I portavoce della vicenda affermano che il sindaco Stefano Stracci ha negato la celebrazione del matrimonio a Ciampini per "vendetta politica" poiché inizialmente aveva accettato di delegare il consigliere senza problemi.
Cambio idea per ripicca politica o parole travisate dagli avversari per apparire sui giornali?
I mesi passano e a giugno il colpo di scena: il gruppo consiliare dichiara che quando tutta la documentazione necessaria era stata depositata, il sindaco Stracci negava la delega a Ciampini a causa di impedimenti giuridici recando danno agli sposi che avevano già organizzato il loro grande giorno.
Ma la vicenda si è conclusa con un bel matrimonio svolto nel comune di Acquaviva Picena il cui sindaco ha deciso di esaudire le volontà degli sposi consentendo la cerimonia al consigliere Ciampini con delega del sindaco.
Qual è il punto di vista del sindaco di Monteprandone?
Lo scrive direttamente in un post sul suo profilo Facebook e dichiara:
"Anch'io voglio fare gli auguri a chi ha voluto utilizzare persino il giorno del proprio matrimonio per fare polemica politica e attaccare il Sindaco [...] Cari sposi, dopo che il funzionario vi ha comunicato che il Sindaco non aveva concesso la delega, (che concede al vicesindaco o ad altri in caso di suo personale impedimento) avete chiesto di parlare con me, se non altro per avere spiegazioni in merito?
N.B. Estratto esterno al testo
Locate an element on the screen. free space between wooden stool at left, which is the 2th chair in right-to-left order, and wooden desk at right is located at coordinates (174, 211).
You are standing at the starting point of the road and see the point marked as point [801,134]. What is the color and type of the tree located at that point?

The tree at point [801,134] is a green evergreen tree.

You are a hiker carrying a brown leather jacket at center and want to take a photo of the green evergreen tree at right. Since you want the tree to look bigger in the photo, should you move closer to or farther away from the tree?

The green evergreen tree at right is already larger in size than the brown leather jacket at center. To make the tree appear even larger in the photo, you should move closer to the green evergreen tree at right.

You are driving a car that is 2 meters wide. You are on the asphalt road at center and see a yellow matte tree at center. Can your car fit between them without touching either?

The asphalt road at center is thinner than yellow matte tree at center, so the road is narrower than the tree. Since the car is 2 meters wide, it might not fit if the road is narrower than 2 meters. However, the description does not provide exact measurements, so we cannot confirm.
Vi avrei detto, come ho spiegato a Ciampini, che non era possibile la “ricusazione del Sindaco” ma che era una cortesia che avrei fatto agli sposi purché non fosse percepita e divulgata come “io il sindaco non l’ho votato e mi scelgo chi ho votato” (precedente inammissibile) [...]
Ho i brividi a pensare, che su un altare, seppur civile, si vada con un retro pensiero di vendetta politica, tra l’altro ingiustificato e pretestuoso.
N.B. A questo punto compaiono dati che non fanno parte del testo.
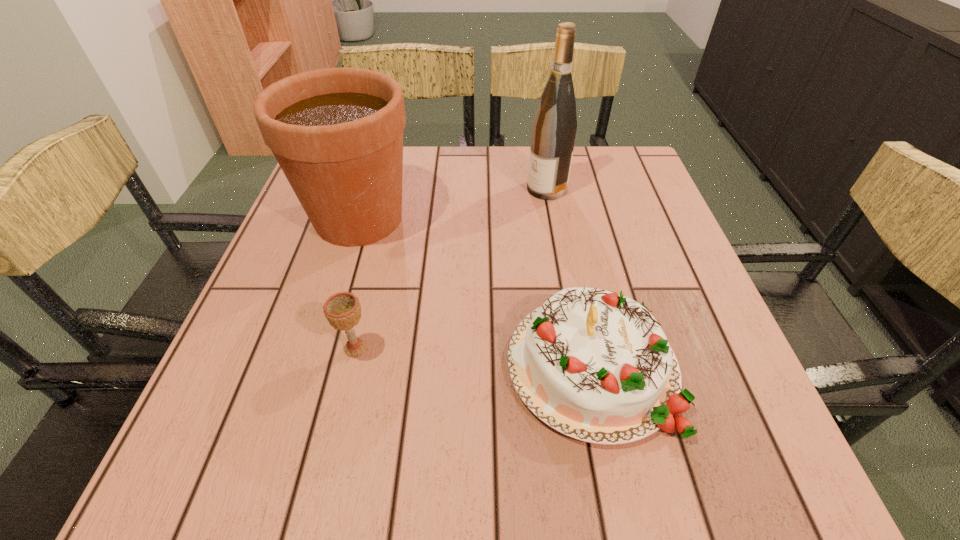
Image resolution: width=960 pixels, height=540 pixels. I want to click on object located in the near edge section of the desktop, so click(x=595, y=365).

The image size is (960, 540). What are the coordinates of `object that is at the left edge` in the screenshot? It's located at (337, 133).

The height and width of the screenshot is (540, 960). Find the location of `object that is at the right edge`. object that is at the right edge is located at coordinates (595, 365).

The image size is (960, 540). In order to click on object that is positioned at the far left corner in this screenshot , I will do `click(337, 133)`.

Image resolution: width=960 pixels, height=540 pixels. What are the coordinates of `object located in the near right corner section of the desktop` in the screenshot? It's located at (595, 365).

Where is `vacant space at the far edge of the desktop`? Image resolution: width=960 pixels, height=540 pixels. vacant space at the far edge of the desktop is located at coordinates (413, 159).

In the image, there is a desktop. Where is `vacant space at the near edge`? vacant space at the near edge is located at coordinates (348, 437).

In the image, there is a desktop. Where is `vacant space at the left edge`? vacant space at the left edge is located at coordinates (322, 294).

Locate an element on the screen. This screenshot has width=960, height=540. vacant area at the right edge is located at coordinates (694, 336).

Locate an element on the screen. This screenshot has width=960, height=540. vacant space at the near left corner is located at coordinates (269, 472).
Auguri anche all'opposizione che utilizza vicende personali per riempire di senso il loro essere presenti in consiglio: allargo le braccia, sorrido e vado avanti."
Questo è uno stralcio del lungo post pubblicato dal sindaco.
Chi abbia ragione e chi torto lo lascio all'opinione del lettore, ma posso aggiungere che ogni momento (per entrambe le parti) è buono per mettere davanti la politica a tutto il resto!